SDG achievement ultimately depends on governments’ ability to provide public services and safeguard public goods. To what extent is raising sufficient domestic revenues the core challenge and more important than international cooperation?
Most spending on the SDGs comes from domestic tax revenues. Sound public finances are a prerequisite for achieving the SDGs. But many low-income countries simply do not have the resources to match the scale and urgency of the challenge. In these cases, international cooperation is essential. Middle-income countries also face high costs for putting in place sustainable infrastructure, in particular. So they too require international cooperation, from development agencies and the private sector, each of which would contribute funding and risk sharing to blend with domestic resources in a suitable financing package.

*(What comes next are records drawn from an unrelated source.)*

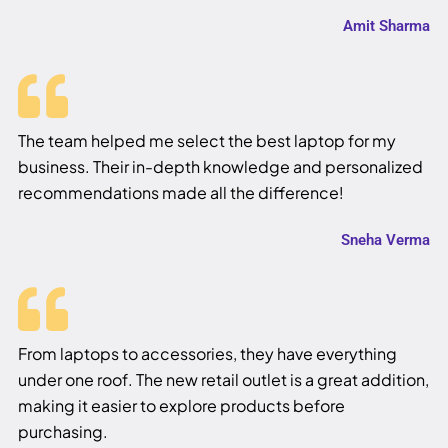
Amit Sharma
The team helped me select the best laptop for my
business. Their in-depth knowledge and personalized
recommendations made all the difference!
Sneha Verma
From laptops to accessories, they have everything
under one roof. The new retail outlet is a great addition,
making it easier to explore products before
purchasing.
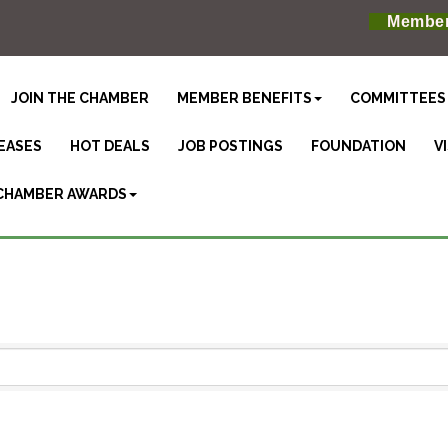
Member
JOIN THE CHAMBER
MEMBER BENEFITS
COMMITTEES
EASES
HOT DEALS
JOB POSTINGS
FOUNDATION
V
CHAMBER AWARDS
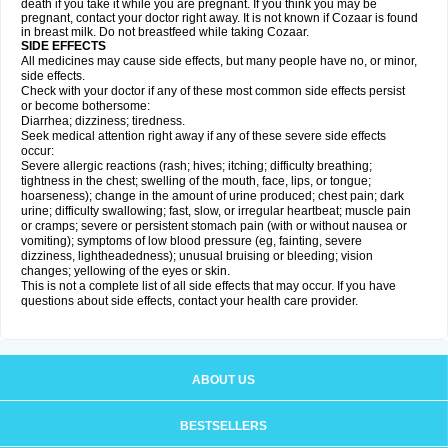
death if you take it while you are pregnant. If you think you may be
pregnant, contact your doctor right away. It is not known if Cozaar is found
in breast milk. Do not breastfeed while taking Cozaar.
SIDE EFFECTS
All medicines may cause side effects, but many people have no, or minor,
side effects.
Check with your doctor if any of these most common side effects persist
or become bothersome:
Diarrhea; dizziness; tiredness.
Seek medical attention right away if any of these severe side effects
occur:
Severe allergic reactions (rash; hives; itching; difficulty breathing;
tightness in the chest; swelling of the mouth, face, lips, or tongue;
hoarseness); change in the amount of urine produced; chest pain; dark
urine; difficulty swallowing; fast, slow, or irregular heartbeat; muscle pain
or cramps; severe or persistent stomach pain (with or without nausea or
vomiting); symptoms of low blood pressure (eg, fainting, severe
dizziness, lightheadedness); unusual bruising or bleeding; vision
changes; yellowing of the eyes or skin.
This is not a complete list of all side effects that may occur. If you have
questions about side effects, contact your health care provider.
ABOUT US
BESTSELLERS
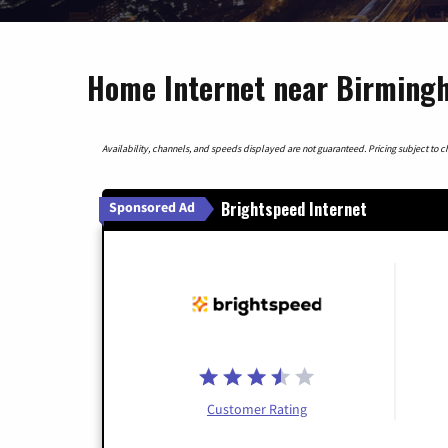
Home Internet near Birming
Availability, channels, and speeds displayed are not guaranteed. Pricing subject to cha
Brightspeed Internet
Sponsored Ad
Customer Rating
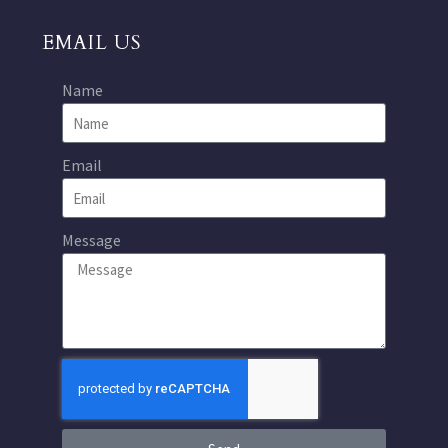
EMAIL US
Name
Email
Message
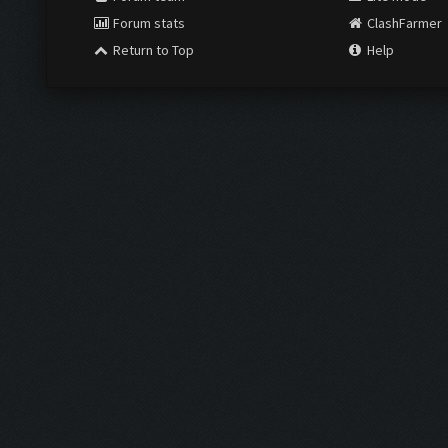
Forum stats
ClashFarmer
Return to Top
Help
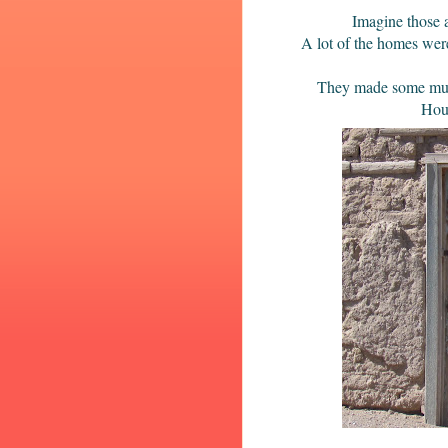
Imagine those 
A lot of the homes were
They made some mud, m
Hous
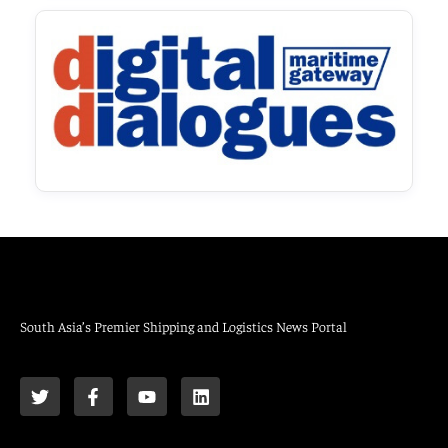
South Asia’s Premier Shipping and Logistics News Portal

Apart from ODA, rich nations have pledged to provide an annual $ 100 billion in private and public funding for climate action in developing countries and emerging markets. To what extent is climate finance a separate agenda?
Climate finance is sustainable development finance, but it has emerged on a separate institutional track for a number of reasons, in just the same way as many sectors have earmarked financing. The $ 100 billion commitment, however, is only one part of the required climate finance.
What are the others, and who is responsible for making them available?
The biggest part of climate finance today is the private sector. About $ 168 billion in green bonds were issued in 2018, a large absolute number but still a very small fraction of the total corporate bond market that issued $ 1.34 trillion. Much of this falls under the heading of “impact investing”. This is a broader asset class that includes both climate and social investments. The IFC estimates the size of the impact investing market as up to $ 26 trillion. This potential can be realised if the financial sector as a whole starts to consider climate change, along the lines recommended by the task force on climate-related financial disclosures. It was set up by the multilateral Financial Stability Board, which in turn was established by the G20 summit in London in 2009.
Homi Kharas works for the Brookings Institution in Washington and specialises in global development.